— Так и быть.
Абигейл глубоко вздохнула, чтобы унять лихорадочный стук сердца.
— Я поделилась с вами своими мечтами, но взамен не удостоилась такой же откровенности. О чем грезите вы… Роберт?
— О женщине, Абигейл. О всех тех вещах, которые я бы мог проделать с ней в постели.
Абигейл задохнулась, представив загорелые руки, ласкающие белое женское тело. Что было бы, коснись они ее тела?
Расплавленное желание растеклось между бедрами.
— А как насчет… размера? Для вас имеет значение величина женских грудей?
— Нет, — коротко бросил Роберт, явно не поощряя дальнейших расспросов. Но это был первый мужчина… вернее говоря, первый человек, не рассуждавший на подобную тему обтекаемыми словами, и Абигейл хотела знать больше.
Через три недели она вернется в Лондон, унося с собой воспоминания, которые помогут ей пережить долгие одинокие ночи.
— И что же? Что именно вы хотели бы сделать с женщиной? — бросила она небрежно, почти бесшабашно, хотя сердце глухо колотилось в груди.
— Все! — выдохнул он. — Все, о чем она когда‑либо мечтала. Я хочу вонзаться в женщину до потери сознания, чтобы она молила и заклинала меня о более смелых ласках. Хочу, чтобы она заставила меня забыть, что последние двадцать два года своей жизни я убивал людей.
Абигейл почувствовала, как в горле встал колючий ком.
Смерть была неотъемлемой частью войны. Газеты кричали об ужасах сражений. Абигейл читала газеты, скорбела о мертвых и никогда не думала о тех, кому удалось выжить, солдатах, сражавшихся во имя ее величества. Мужчин, которые не были рождены, чтобы убивать себе подобных, но каждый день лишали жизней Сотни врагов. Мужчин, до конца жизни страдавших от угрызений совести.
Совсем как этот деспот‑полковник.
Несколько бесконечных секунд она сжимала журнал, потрясенная жгучей потребностью, безумным желанием, исходившими от мужчины, сидевшего всего в нескольких дюймах от нее.
Как всякий солдат, он не раз видел смерть лицом к лицу; Абигейл же грозила единственная опасность: что кто‑то посторонний обнаружит ее коллекцию. Как всякий солдат, он терпел боль и муки; единственная боль, которую пришлось вынести Абигейл, — боль одиночества. И необходимости вечно притворяться не той, какой она казалась окружающим.
Однако она ощущала желание Роберта так же сильно, как свое собственное. Он вынужден искать забытья в разгар обезумевшего урагана, ей приходится проникаться переживаниями героев непристойных книг и журналов.
Каково это — забыть будущее в объятиях этого человека? Совсем как он… стремится найти забвение в объятиях женщины.
И она — эта женщина, подумала Абигейл, подхваченная приливной волной бесшабашной решимости В темноте она совсем не чувствовала себя пожилой старой девой. И ее тело на ощупь совсем не покажется дряхлым.
И неожиданно откуда‑то раздался голос… не ее, конечно, не ее, так же как ноющие груди и пульсация между бедер не принадлежали ей, старой деве, которой давно следовало бы забыть все порывы юности, леди, которая вне зависимости от возраста просто не может испытывать ничего подобного.
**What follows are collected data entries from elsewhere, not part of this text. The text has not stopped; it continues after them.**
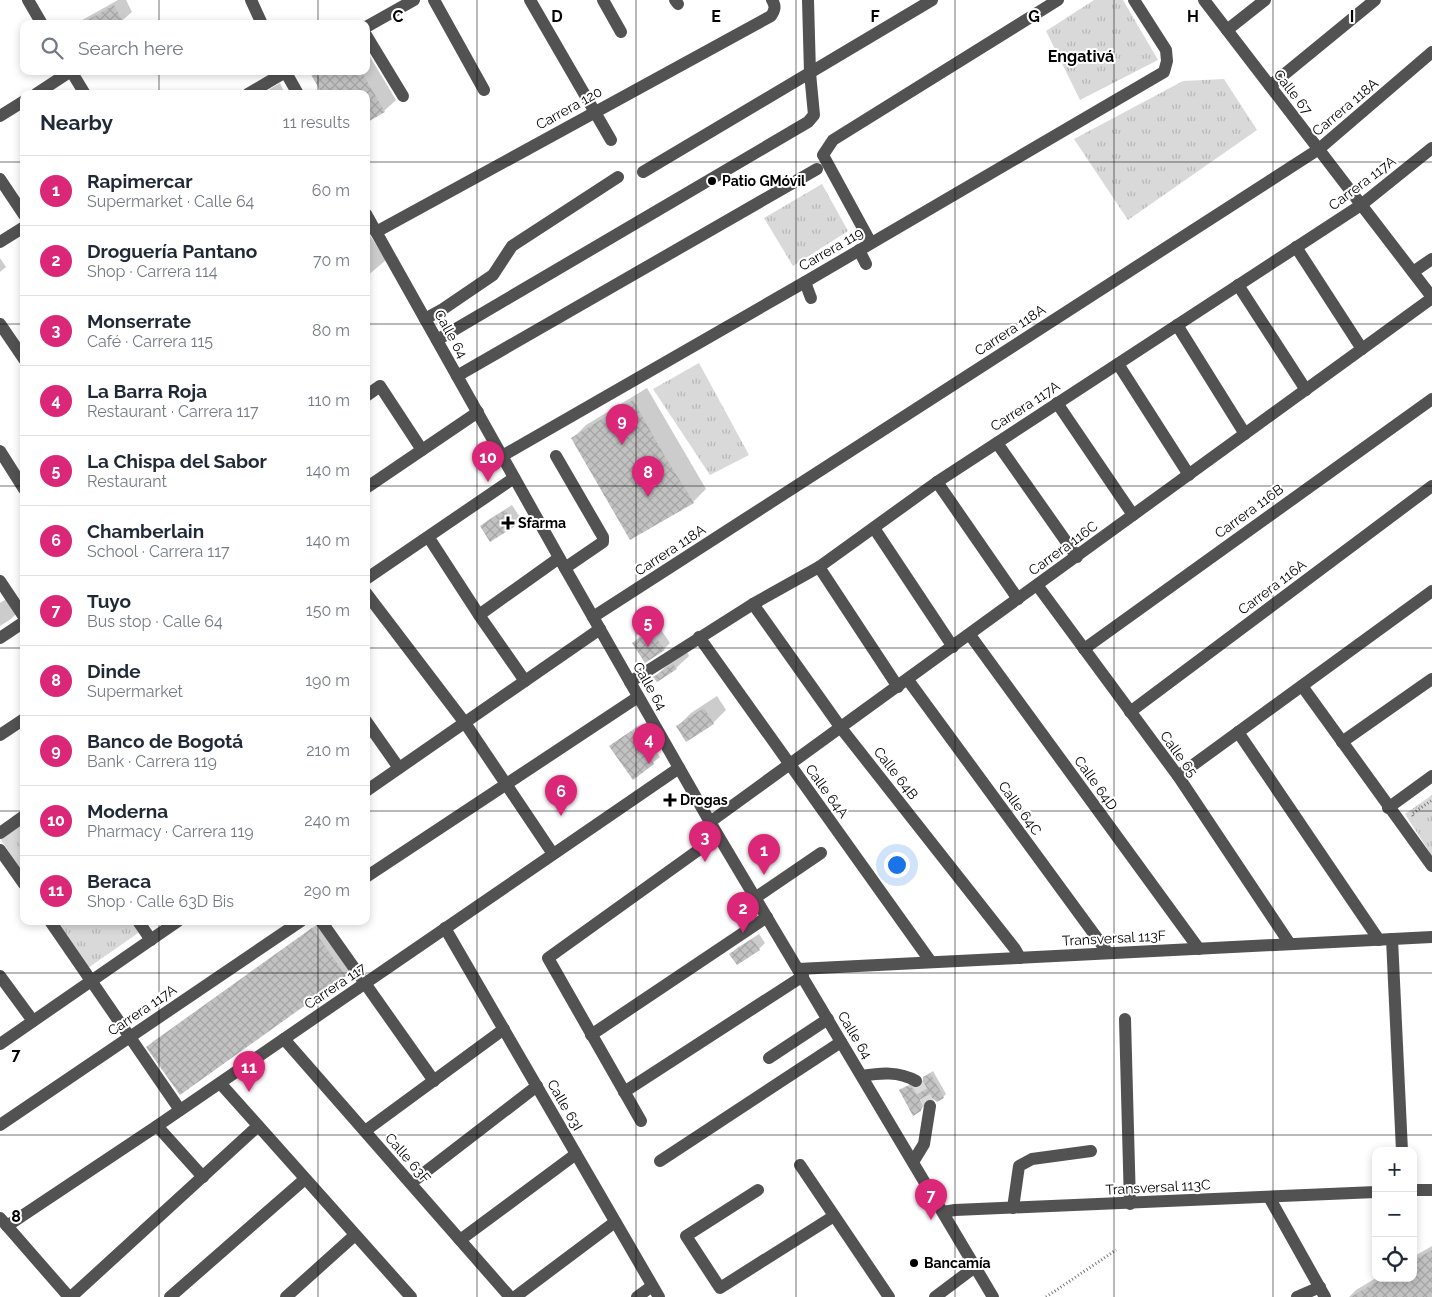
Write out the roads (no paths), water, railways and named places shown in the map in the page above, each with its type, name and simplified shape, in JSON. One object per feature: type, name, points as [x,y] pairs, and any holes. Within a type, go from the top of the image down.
[{"type":"street","points":[[28,0],[40,20]]},
{"type":"street","points":[[251,0],[260,20]]},
{"type":"street","points":[[370,25],[414,0]]},
{"type":"street","points":[[434,0],[484,90]]},
{"type":"street","points":[[530,0],[611,140]]},
{"type":"street","points":[[603,0],[621,32]]},
{"type":"street","points":[[437,340],[808,122],[814,115],[810,73],[808,0]]},
{"type":"street","points":[[644,172],[932,0]]},
{"type":"street","points":[[871,243],[823,155],[833,140],[1058,0]]},
{"type":"street","name":"Carrera 119","points":[[502,456],[1164,72],[1167,61],[1166,50],[1136,0]]},
{"type":"street","name":"Calle 67","points":[[1204,0],[1432,298]]},
{"type":"street","points":[[1227,30],[1266,0]]},
{"type":"street","points":[[1270,86],[1375,0]]},
{"type":"street","name":"Carrera 120","points":[[376,232],[594,111],[771,16],[774,5]]},
{"type":"street","points":[[370,41],[404,96]]},
{"type":"street","name":"Carrera 118A","points":[[593,617],[1319,149],[1432,52]]},
{"type":"street","points":[[42,90],[65,75]]},
{"type":"street","points":[[73,75],[83,90]]},
{"type":"street","points":[[255,90],[281,75]]},
{"type":"street","points":[[288,75],[296,90]]},
{"type":"street","points":[[0,116],[20,104]]},
{"type":"street","name":"Carrera 117A","points":[[630,682],[753,604],[820,567],[937,482],[1361,205],[1432,148]]},
{"type":"street","points":[[458,376],[817,169]]},
{"type":"street","points":[[425,319],[493,276],[512,246],[618,177]]},
{"type":"street","points":[[0,179],[20,208]]},
{"type":"street","name":"Calle 64","points":[[370,221],[718,836],[993,1297]]},
{"type":"street","points":[[0,242],[20,230]]},
{"type":"street","points":[[1296,248],[1362,349]]},
{"type":"street","points":[[859,250],[866,264]]},
{"type":"street","points":[[1413,272],[1432,259]]},
{"type":"street","points":[[804,282],[811,298]]},
{"type":"street","points":[[1238,285],[1306,390]]},
{"type":"street","name":"Carrera 116C","points":[[710,822],[1432,298]]},
{"type":"street","points":[[0,324],[20,353]]},
{"type":"street","points":[[1177,325],[1245,434]]},
{"type":"street","points":[[1118,364],[1189,475]]},
{"type":"street","points":[[370,393],[380,386],[422,450]]},
{"type":"street","name":"Carrera 116B","points":[[1084,648],[1432,399]]},
{"type":"street","points":[[1057,403],[1134,516]]},
{"type":"street","points":[[370,485],[478,412]]},
{"type":"street","points":[[997,442],[1076,557]]},
{"type":"street","points":[[0,451],[20,482]]},
{"type":"street","points":[[479,615],[562,563],[596,548],[603,542],[603,537],[556,456]]},
{"type":"street","points":[[370,576],[429,538],[514,478]]},
{"type":"street","points":[[937,482],[1018,599]]},
{"type":"street","name":"Carrera 116A","points":[[1130,712],[1432,486]]},
{"type":"street","points":[[874,528],[953,647]]},
{"type":"street","points":[[429,538],[525,681]]},
{"type":"street","name":"Calle 64C","points":[[820,567],[903,683],[1108,953]]},
{"type":"street","points":[[0,580],[20,611]]},
{"type":"street","name":"Calle 65","points":[[1038,585],[1178,776],[1290,944]]},
{"type":"street","points":[[1178,776],[1432,591]]},
{"type":"street","points":[[370,598],[465,722],[553,854]]},
{"type":"street","name":"Calle 64B","points":[[753,604],[842,728],[1015,949],[1020,958]]},
{"type":"street","points":[[0,638],[20,625]]},
{"type":"street","points":[[370,788],[600,629]]},
{"type":"street","name":"Calle 64D","points":[[970,635],[1198,949]]},
{"type":"street","name":"Calle 64A","points":[[699,637],[932,962]]},
{"type":"street","points":[[1342,742],[1432,679]]},
{"type":"street","points":[[1302,686],[1388,808],[1432,866]]},
{"type":"street","points":[[370,874],[638,697]]},
{"type":"street","points":[[0,735],[20,722]]},
{"type":"street","points":[[370,727],[399,768]]},
{"type":"street","points":[[1238,732],[1386,939],[1402,1147]]},
{"type":"street","name":"Carrera 117","points":[[4,1222],[157,1126],[679,768]]},
{"type":"street","points":[[1388,808],[1432,776]]},
{"type":"street","points":[[0,833],[20,819]]},
{"type":"street","points":[[641,1121],[548,958],[718,836]]},
{"type":"street","points":[[0,850],[20,878]]},
{"type":"street","points":[[756,898],[820,853]]},
{"type":"street","points":[[591,1035],[767,917]]},
{"type":"street","points":[[53,925],[180,1110]]},
{"type":"street","points":[[141,925],[151,940]]},
{"type":"street","points":[[0,1044],[172,925]]},
{"type":"street","name":"Carrera 117A","points":[[0,1125],[295,925]]},
{"type":"street","points":[[324,925],[434,1081]]},
{"type":"street","name":"Calle 63I","points":[[445,928],[655,1291]]},
{"type":"street","name":"Transversal 113F","points":[[800,972],[932,962],[1432,937]]},
{"type":"street","points":[[624,1092],[800,972]]},
{"type":"street","points":[[0,976],[33,1021]]},
{"type":"street","points":[[1124,1018],[1130,1204]]},
{"type":"street","points":[[769,1058],[828,1019]]},
{"type":"street","points":[[365,1131],[504,1030]]},
{"type":"street","name":"Calle 63F","points":[[284,1039],[510,1297]]},
{"type":"street","points":[[660,1161],[841,1042]]},
{"type":"street","points":[[862,1076],[892,1073],[907,1076],[916,1081]]},
{"type":"street","points":[[220,1083],[355,1235],[405,1295]]},
{"type":"street","points":[[411,1184],[537,1086]]},
{"type":"street","points":[[913,1162],[924,1144],[930,1106]]},
{"type":"street","points":[[157,1126],[203,1177]]},
{"type":"street","points":[[4,1222],[70,1297],[258,1126]]},
{"type":"street","points":[[1013,1208],[1019,1166],[1032,1159],[1091,1151]]},
{"type":"street","points":[[460,1240],[576,1154]]},
{"type":"street","points":[[800,1165],[889,1297]]},
{"type":"street","points":[[170,1297],[305,1179]]},
{"type":"street","points":[[758,1190],[686,1236],[720,1288],[834,1216]]},
{"type":"street","points":[[1417,1190],[1432,1190]]},
{"type":"street","name":"Transversal 113C","points":[[943,1212],[1372,1192]]},
{"type":"street","points":[[1269,1196],[1323,1292],[1297,1297]]},
{"type":"street","points":[[515,1297],[615,1222]]},
{"type":"street","points":[[286,1297],[355,1235]]},
{"type":"street","points":[[935,1297],[975,1267]]},
{"type":"street","points":[[637,1297],[655,1291]]},
{"type":"tunnel","points":[[916,1081],[930,1106]]},
{"type":"place","name":"Patio GMóvil","points":[[712,181]]},
{"type":"place","name":"Banco de Bogotá","points":[[622,445]]},
{"type":"place","name":"Moderna","points":[[488,482]]},
{"type":"place","name":"Dinde","points":[[648,497]]},
{"type":"place","name":"Sfarma","points":[[508,523]]},
{"type":"place","name":"La Chispa del Sabor","points":[[648,647]]},
{"type":"place","name":"La Barra Roja","points":[[649,764]]},
{"type":"place","name":"Drogas","points":[[670,800]]},
{"type":"place","name":"Chamberlain","points":[[561,816]]},
{"type":"place","name":"Monserrate","points":[[705,862]]},
{"type":"place","name":"Rapimercar","points":[[764,875]]},
{"type":"place","name":"Droguería Pantano","points":[[743,933]]},
{"type":"place","name":"Beraca","points":[[249,1092]]},
{"type":"place","name":"Tuyo","points":[[931,1220]]},
{"type":"place","name":"Bancamía","points":[[914,1263]]},
{"type":"district","name":"Engativá","points":[[1081,56]]}]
— Я помогу вам забыть, Роберт, если вы поможете мне.
Глава 2
— Вы девственница, — бесстрастно заметил бесплотный голос. Лицо Абигейл запылало.
— Д‑да.
Ни одна леди не отважится на такое… не сделает такого бесстыдного предложения.
— А что необходимо забыть вам, Абигейл?
— Через три недели мне исполнится тридцать лет. И последние отблески юности навсегда угаснут.
— Тридцать лет еще не конец. Сами поймете, что через три недели будете чувствовать себя ничуть не хуже, чем сегодня.
Абигейл передернуло при мысли о бесконечном унынии и тоске, ожидавших ее впереди.
— Именно этого я и боюсь, Роберт.
— У меня уже больше года не было женщины.
Абигейл сжала ладонями виски: Неужели… неужели он готов принять ее предложение?
— Я прошу лишь, чтобы вы были нежным.
— А если не сумею?
— В таком случае с моей девственностью будет покончено раз и навсегда, — констатировала она спокойно, хотя внутри все дрожало.
И она наконец узнает, кроется ли что‑то за мечтами, бессонными ночами и бесконечным томлением.
— В сексе нет ничего чистого и аккуратного, — грубо бросил бесплотный голос. — Он грязный, шумный и потный. Боль может превратиться в наслаждение, а наслаждение может быть весьма болезненным. И если и начну, вряд ли кто‑то или что‑то меня остановит. Я не успокоюсь, пока не услышу, как ты молишь меня о большем.